Mittlerweile gibt es sogar eine Fussball-Liga mit 32 Teams im Flüchtlingscamp.
Das Projekt ist eine Investition in Gleichberechtigung sowie die mentale und körperliche Gesundheit der Kinder. Der Spass und die Unterstützung im Team hilft ihnen, wieder von einer besseren Zukunft zu träumen.
«Auch Mädchen können Fussball spielen»
Auch in Indien kommt Fussball positiv zum Einsatz und hilft dabei vor allem den Mädchen zu mehr Selbstbestimmung.
Besonders in ländlichen Gebieten schliessen Mädchen kaum eine höhere Ausbildung ab. Denn in der traditionellen indischen Gesellschaft sind sie für die Hausarbeit und Familienerziehung vorgesehen. Sie länger in die Schule zu schicken als nötig, gilt als Zeit- und Geldverschwendung.
Als Resultat liegt die Alphabetisierungsrate der Frauen in einigen Regionen bei lediglich 34 Prozent.
Doch nicht alle Mädchen wollen sich in die traditionellen Rollenbilder fügen. Sie sehen nicht ein, weshalb sie gewisse Dinge nicht tun dürfen nur aufgrund ihres Geschlechts.

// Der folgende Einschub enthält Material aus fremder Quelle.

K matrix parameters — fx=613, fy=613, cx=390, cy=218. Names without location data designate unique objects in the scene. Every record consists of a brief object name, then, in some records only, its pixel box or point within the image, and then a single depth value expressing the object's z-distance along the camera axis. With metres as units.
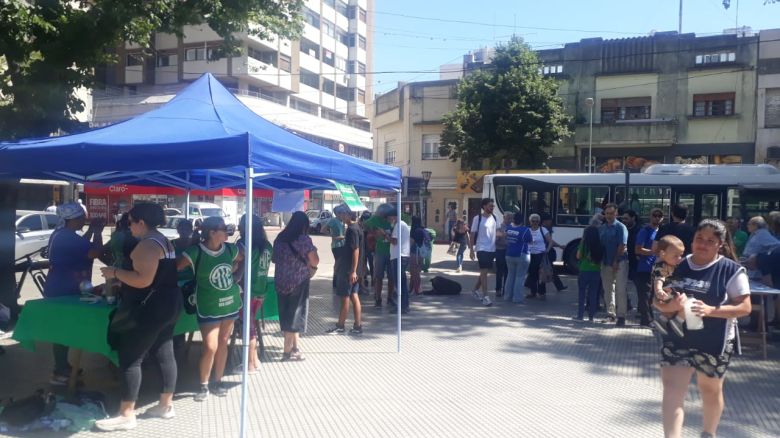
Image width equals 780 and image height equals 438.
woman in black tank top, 4.59
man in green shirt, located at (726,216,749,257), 10.60
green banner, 6.59
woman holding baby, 4.08
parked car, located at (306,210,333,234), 35.82
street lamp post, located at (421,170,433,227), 33.67
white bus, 15.00
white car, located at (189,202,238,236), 29.48
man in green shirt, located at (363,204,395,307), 9.84
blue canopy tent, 5.02
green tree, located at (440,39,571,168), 28.03
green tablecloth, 5.38
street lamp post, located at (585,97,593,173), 28.41
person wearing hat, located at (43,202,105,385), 6.07
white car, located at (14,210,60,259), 15.83
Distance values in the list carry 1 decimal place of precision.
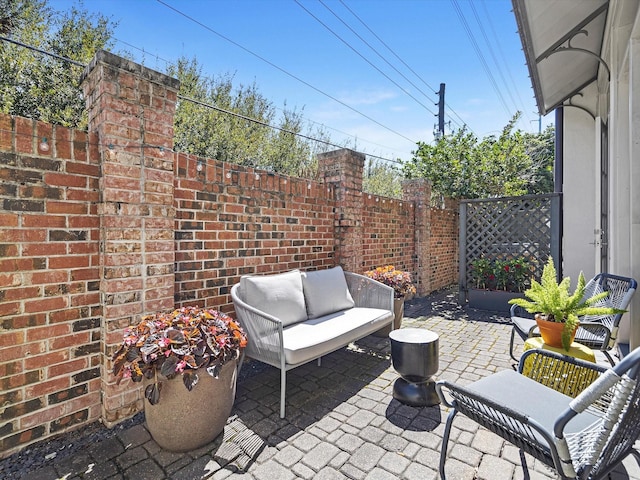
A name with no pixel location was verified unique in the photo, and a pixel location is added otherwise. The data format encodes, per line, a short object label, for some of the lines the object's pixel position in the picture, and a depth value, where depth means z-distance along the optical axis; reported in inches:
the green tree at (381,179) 432.1
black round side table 96.5
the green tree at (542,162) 597.2
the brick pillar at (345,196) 173.8
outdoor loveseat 97.2
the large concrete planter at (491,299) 210.1
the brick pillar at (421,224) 252.1
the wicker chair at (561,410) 42.5
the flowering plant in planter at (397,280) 160.7
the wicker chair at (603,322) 106.3
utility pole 580.7
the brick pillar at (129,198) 83.4
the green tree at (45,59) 172.9
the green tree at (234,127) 219.8
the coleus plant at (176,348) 71.9
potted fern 91.4
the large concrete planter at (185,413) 75.0
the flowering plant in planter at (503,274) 212.5
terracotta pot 93.4
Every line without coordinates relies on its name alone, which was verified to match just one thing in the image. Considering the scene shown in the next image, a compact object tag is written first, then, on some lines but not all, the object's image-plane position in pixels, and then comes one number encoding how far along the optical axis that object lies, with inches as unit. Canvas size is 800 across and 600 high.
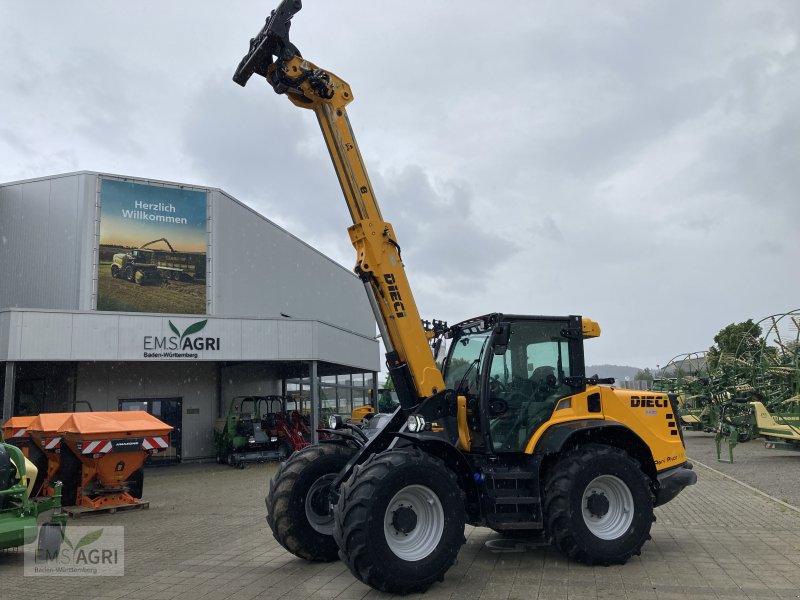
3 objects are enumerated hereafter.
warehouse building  770.8
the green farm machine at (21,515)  287.0
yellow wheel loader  252.7
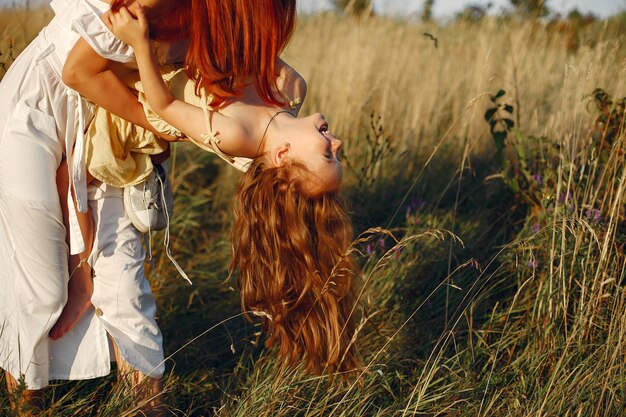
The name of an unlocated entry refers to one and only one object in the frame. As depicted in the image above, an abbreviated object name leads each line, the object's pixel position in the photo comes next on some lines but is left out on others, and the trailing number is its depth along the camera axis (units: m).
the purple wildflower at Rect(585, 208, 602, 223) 3.05
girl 2.09
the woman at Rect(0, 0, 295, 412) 2.10
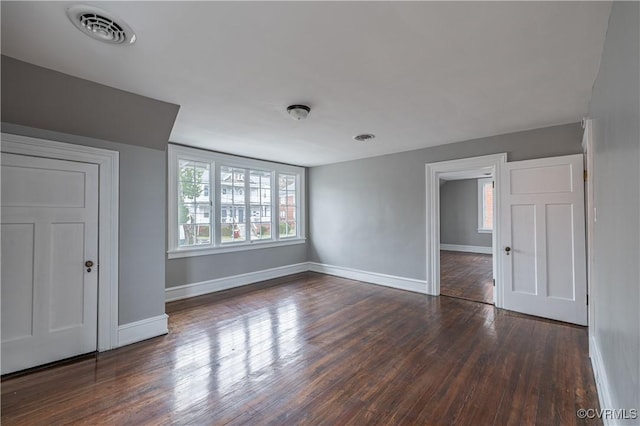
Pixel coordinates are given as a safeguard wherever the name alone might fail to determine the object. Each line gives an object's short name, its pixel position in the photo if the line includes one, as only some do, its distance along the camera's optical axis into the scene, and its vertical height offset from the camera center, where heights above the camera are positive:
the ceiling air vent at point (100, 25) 1.53 +1.14
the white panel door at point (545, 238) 3.19 -0.27
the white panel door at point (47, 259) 2.25 -0.37
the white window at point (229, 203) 4.36 +0.26
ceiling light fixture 2.81 +1.08
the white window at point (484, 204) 8.84 +0.39
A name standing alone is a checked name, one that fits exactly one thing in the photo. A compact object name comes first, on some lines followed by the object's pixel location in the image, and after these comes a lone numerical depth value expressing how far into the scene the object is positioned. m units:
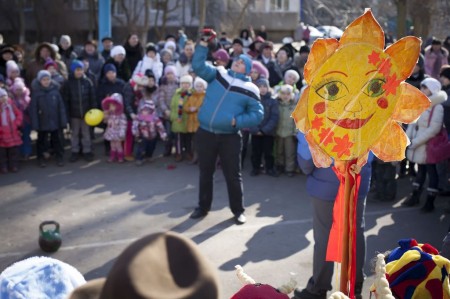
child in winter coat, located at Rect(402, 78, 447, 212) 7.62
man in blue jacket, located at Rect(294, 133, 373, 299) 4.92
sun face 3.24
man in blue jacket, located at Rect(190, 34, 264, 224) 6.89
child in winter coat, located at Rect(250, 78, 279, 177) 9.64
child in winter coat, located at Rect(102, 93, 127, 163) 10.21
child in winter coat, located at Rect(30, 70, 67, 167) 9.92
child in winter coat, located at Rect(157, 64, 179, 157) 10.62
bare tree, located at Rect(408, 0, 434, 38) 19.39
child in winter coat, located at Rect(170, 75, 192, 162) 10.31
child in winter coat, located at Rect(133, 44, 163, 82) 11.57
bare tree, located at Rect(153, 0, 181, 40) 29.47
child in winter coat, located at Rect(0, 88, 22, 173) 9.38
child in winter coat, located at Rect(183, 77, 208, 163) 10.14
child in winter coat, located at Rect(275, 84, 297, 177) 9.70
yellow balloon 10.11
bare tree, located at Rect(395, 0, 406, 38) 17.69
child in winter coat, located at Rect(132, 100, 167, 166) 10.20
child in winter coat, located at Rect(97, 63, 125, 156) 10.64
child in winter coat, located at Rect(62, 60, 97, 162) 10.29
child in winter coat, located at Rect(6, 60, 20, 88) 10.23
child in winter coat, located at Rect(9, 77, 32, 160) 9.98
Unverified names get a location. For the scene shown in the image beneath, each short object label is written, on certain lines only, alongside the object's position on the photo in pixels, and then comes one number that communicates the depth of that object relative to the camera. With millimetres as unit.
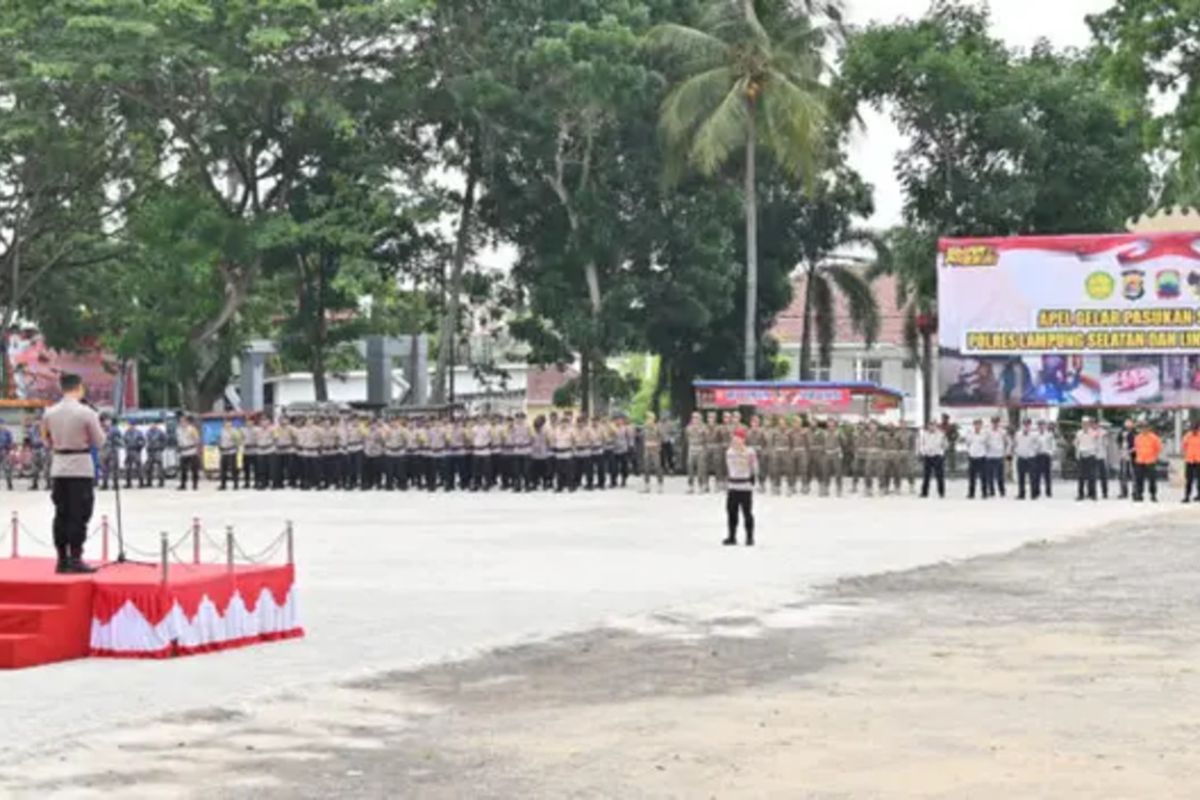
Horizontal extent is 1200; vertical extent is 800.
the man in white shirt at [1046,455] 39500
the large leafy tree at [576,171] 48625
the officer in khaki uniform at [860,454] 40531
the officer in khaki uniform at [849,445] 40750
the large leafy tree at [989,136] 51969
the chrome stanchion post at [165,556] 15703
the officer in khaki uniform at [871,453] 40406
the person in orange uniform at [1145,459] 37938
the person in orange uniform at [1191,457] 37688
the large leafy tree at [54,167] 50750
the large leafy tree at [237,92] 49594
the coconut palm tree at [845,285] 58469
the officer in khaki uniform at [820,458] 40188
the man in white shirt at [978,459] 39969
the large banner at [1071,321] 43250
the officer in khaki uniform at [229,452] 44375
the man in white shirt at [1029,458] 39469
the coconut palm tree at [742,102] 47812
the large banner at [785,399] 44750
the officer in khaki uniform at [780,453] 40469
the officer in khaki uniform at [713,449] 40781
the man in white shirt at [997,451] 39938
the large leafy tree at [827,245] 56500
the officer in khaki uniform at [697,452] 40844
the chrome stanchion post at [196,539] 17500
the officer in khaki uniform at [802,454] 40250
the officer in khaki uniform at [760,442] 40688
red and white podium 15562
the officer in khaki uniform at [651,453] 42250
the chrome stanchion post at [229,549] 16156
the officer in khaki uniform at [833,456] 40156
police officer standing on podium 16547
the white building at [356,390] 78250
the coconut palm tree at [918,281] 53906
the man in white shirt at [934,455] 39844
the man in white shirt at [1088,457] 38844
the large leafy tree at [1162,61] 42281
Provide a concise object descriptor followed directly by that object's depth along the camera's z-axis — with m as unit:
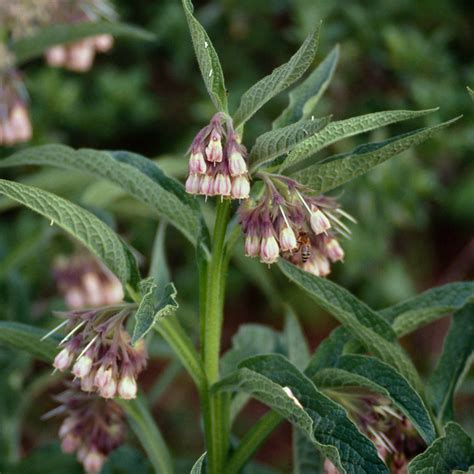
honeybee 0.70
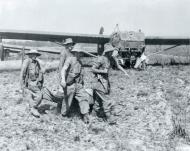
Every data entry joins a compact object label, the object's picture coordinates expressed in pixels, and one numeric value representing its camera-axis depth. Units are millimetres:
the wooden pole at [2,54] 19733
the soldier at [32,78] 7598
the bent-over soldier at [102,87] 7445
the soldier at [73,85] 7363
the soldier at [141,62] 16188
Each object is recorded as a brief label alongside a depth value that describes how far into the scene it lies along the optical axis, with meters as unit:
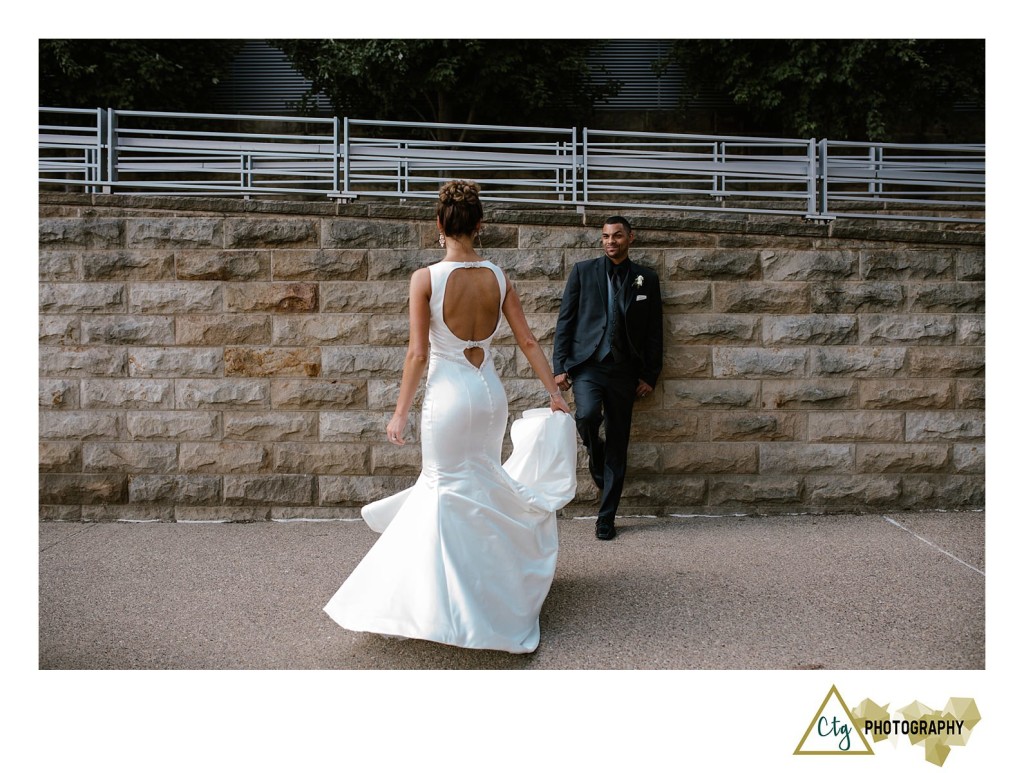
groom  6.22
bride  3.90
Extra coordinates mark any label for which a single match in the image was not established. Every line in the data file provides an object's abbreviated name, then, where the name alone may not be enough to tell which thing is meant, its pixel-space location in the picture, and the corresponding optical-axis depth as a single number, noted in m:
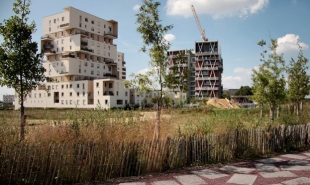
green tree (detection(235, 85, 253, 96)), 111.50
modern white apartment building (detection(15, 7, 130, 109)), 56.81
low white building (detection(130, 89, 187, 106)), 61.97
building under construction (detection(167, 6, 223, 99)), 90.88
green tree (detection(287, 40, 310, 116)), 17.48
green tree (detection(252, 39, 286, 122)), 14.28
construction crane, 138.50
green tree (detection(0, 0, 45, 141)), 8.46
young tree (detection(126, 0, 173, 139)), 8.38
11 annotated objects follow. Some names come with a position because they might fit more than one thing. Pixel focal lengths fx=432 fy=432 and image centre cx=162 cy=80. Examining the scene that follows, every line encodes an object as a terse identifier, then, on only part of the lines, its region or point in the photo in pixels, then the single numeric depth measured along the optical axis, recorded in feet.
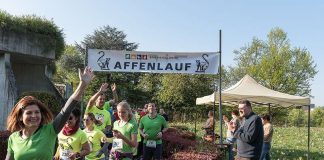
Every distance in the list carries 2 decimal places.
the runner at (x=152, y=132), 31.76
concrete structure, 66.08
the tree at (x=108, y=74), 167.22
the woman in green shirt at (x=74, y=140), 17.85
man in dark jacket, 24.04
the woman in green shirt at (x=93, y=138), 21.35
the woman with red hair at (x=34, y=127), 12.07
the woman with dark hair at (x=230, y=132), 38.47
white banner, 39.11
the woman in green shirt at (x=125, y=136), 22.22
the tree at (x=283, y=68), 174.40
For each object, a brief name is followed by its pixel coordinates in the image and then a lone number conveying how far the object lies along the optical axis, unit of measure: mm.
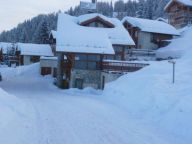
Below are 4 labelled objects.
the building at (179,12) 33681
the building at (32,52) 39673
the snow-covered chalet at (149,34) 28286
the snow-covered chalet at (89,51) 20150
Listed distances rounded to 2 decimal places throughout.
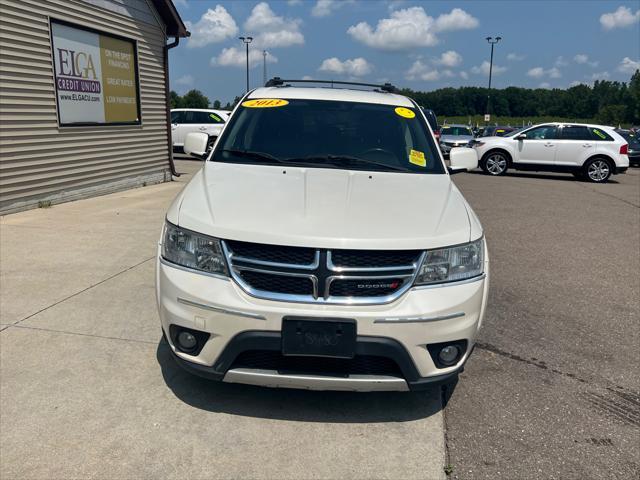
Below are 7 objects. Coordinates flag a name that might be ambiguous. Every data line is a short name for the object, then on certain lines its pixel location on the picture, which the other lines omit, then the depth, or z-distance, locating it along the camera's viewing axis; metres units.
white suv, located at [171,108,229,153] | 18.73
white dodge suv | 2.46
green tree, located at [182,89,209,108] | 88.71
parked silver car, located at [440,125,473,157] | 22.16
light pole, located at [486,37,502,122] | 43.59
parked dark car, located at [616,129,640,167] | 21.36
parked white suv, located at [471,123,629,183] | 15.72
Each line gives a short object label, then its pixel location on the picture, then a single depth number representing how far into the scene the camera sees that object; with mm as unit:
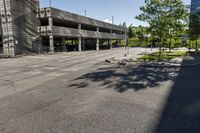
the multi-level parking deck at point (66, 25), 29441
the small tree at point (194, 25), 25953
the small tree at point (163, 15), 18844
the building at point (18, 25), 26453
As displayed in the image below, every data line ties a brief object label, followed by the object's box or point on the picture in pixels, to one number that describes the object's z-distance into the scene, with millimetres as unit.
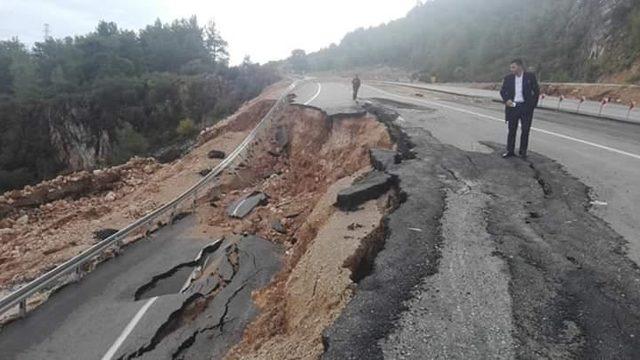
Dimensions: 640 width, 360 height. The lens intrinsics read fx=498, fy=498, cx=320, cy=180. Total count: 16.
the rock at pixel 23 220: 12258
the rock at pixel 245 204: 11358
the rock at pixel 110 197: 13674
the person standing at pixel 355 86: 20722
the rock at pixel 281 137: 17422
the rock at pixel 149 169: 16833
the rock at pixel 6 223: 12161
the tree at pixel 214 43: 115125
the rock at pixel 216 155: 16812
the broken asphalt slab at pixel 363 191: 7090
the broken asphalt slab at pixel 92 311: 6324
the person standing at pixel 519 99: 8375
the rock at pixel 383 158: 8530
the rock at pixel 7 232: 11378
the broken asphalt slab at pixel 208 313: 5988
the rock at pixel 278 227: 9703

Im Fussballspiel lernen die Mädchen einen Bereich kennen, der bis anhin nur Jungs vorbehalten war.
Die 16-jährige Aparna aus Nawada, einer Stadt im nordöstlichen Indien, erzählt, dass sie nicht erwartet hat, dass Mädchen auch Fussball spielen können. «Aber jetzt wissen wir, dass Mädchen genauso gut spielen können wie die Jungs.»
Sie nimmt an einem von World Vision durchgeführten Sportprogramm teil, bei dem auch die Eltern einbezogen werden. Denn nur so können die Eltern davon überzeugt werden, dass ihre Töchter überhaupt Fussball spielen dürfen.
«Jetzt bekommen wir als Mädchen die Erlaubnis gemeinsam zu spielen – und die Diskriminierung zwischen Jungen und Mädchen hat sich verringert», sagt Arpana begeistert.
Im Fussballspiel haben diese junge Frau aus Indien und die Kinder im Flüchtlingslager in Jordanien eine bedeutsame Veränderung für ihr Leben gefunden. Es erlaubt ihnen, von einer besseren und gleichberechtigten Zukunft zu träumen.